Although the last year of my life has been guided by living my life “in pencil,” I understand more than ever that I haven’t even begun to live my life in accordance with the reality of my employment status. In some ways I’m living with one foot out the door, expecting, for no good reason, for my situation to change at any moment. It’s times like these that I realize I haven’t fully settled into the life I have, that I have a long way to go on my journey. I am reminded of Browning’s words of acceptance on her own path, which might be a good meditation for me:
One adventure is over; it is time for another
I have a different kind of work to do now
I am growing into a new season.
What circumstances in your own life do you struggle to accept?
Have you ever been met with a particularly difficult unemployment situation – voluntary or not?
How much is your own work linked to your identity?
Do you feel like you’re living your “Forever Situation?”
Check out Browning’s blog, Slow Love Life, here!








April 15th, 2010 at 6:10 am
Is what you’re searching for a version of “acceptance”? I applaud your efforts to try and identify your life for what it is, and to seek joy in the life you’ve got.
April 15th, 2010 at 7:41 am
I think one of the most important skills any human can posses is adaptation. To make a wild analogy, the Sioux Indians were pushed out of their nice little agrarian life in Minnesota and sent west. There they became some of the most fabulous horsemen and buffalo hunters the world has ever seen. “Fired” from their entire system of life, they adapted – brilliantly. What a great inspiration for the rest of us.
April 18th, 2010 at 1:44 pm
I am most happy not working a 9-5 job. Being comfortable about that in a group setting where, when asked, I can show little for my efforts – is another thing all together. For me, my struggle has been about becoming ok with the fact that my choices will always be questioned and judged by somebody or another. I don’t want to always feel less than when I am asked, “And what do you do?”.

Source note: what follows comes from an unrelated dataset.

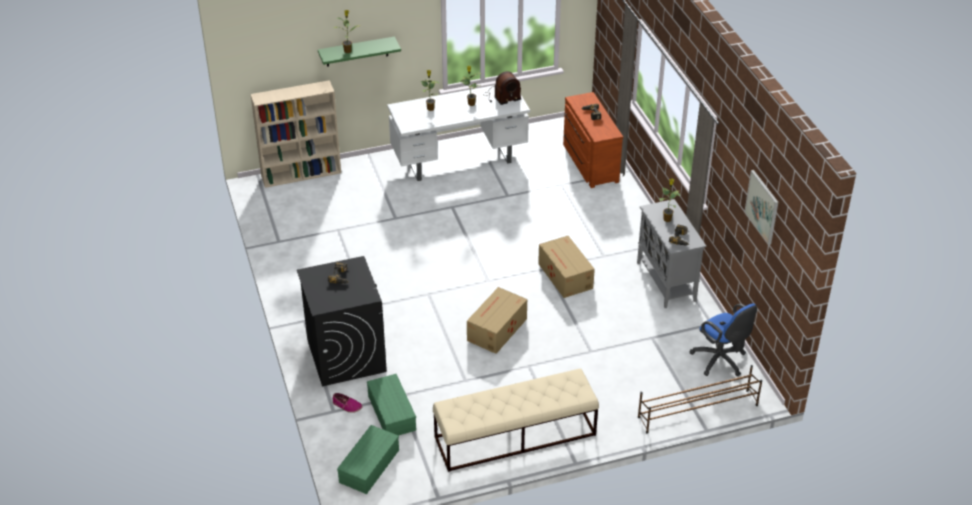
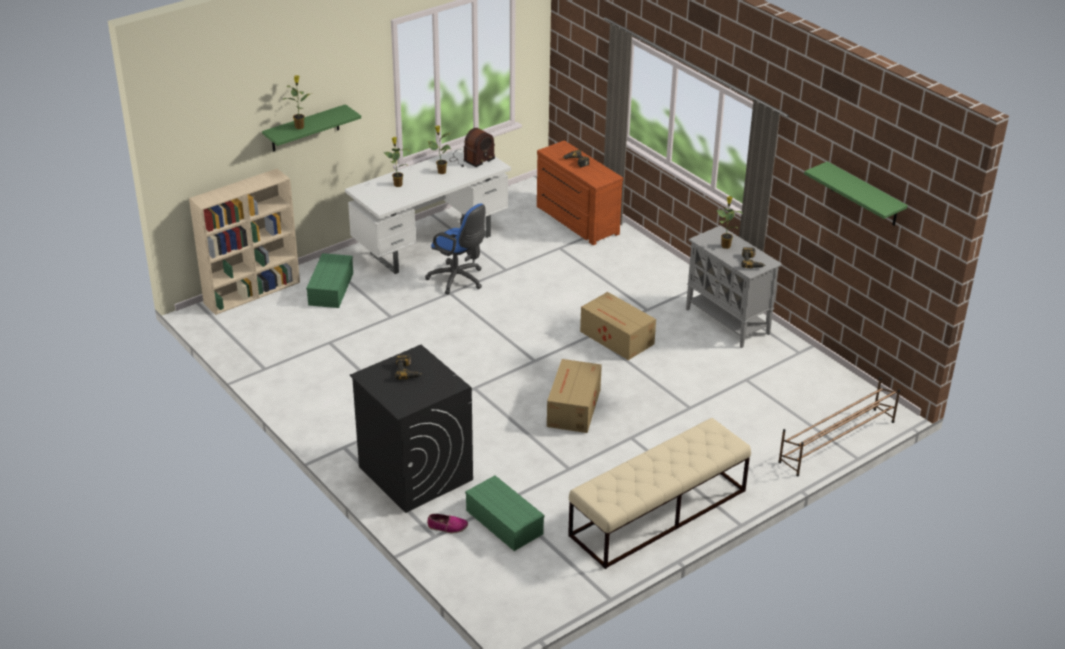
camera: 20 degrees left, 5 degrees down
(369, 465) = (510, 584): green storage box -> green storage box (330, 288)
(721, 361) = (831, 387): blue office chair -> blue office chair (459, 280)
(762, 207) = (864, 195): picture -> green shelf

April 19th, 2010 at 2:58 am
Isn’t it amazing how much our “work” defines us when the real “work”, the exquisitely important “work” is just living life?
Look forward to checking out Browning’s blog!

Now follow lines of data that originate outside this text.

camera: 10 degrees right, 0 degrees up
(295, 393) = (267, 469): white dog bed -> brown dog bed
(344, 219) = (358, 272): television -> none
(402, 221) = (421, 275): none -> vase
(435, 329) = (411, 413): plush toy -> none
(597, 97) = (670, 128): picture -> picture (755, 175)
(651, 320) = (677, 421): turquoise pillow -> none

April 19th, 2010 at 7:00 pm
Forever scares me for a few reasons. First, if you want something to be forever, those are fairly high expectations and your chance of being disapointed looms large. And if your situation is something you DONT want to be forever, what if it is??? I work (sometime hard, sometimes not) at the moment an dnot forever. The moment seems manageable to me — at least emotionally.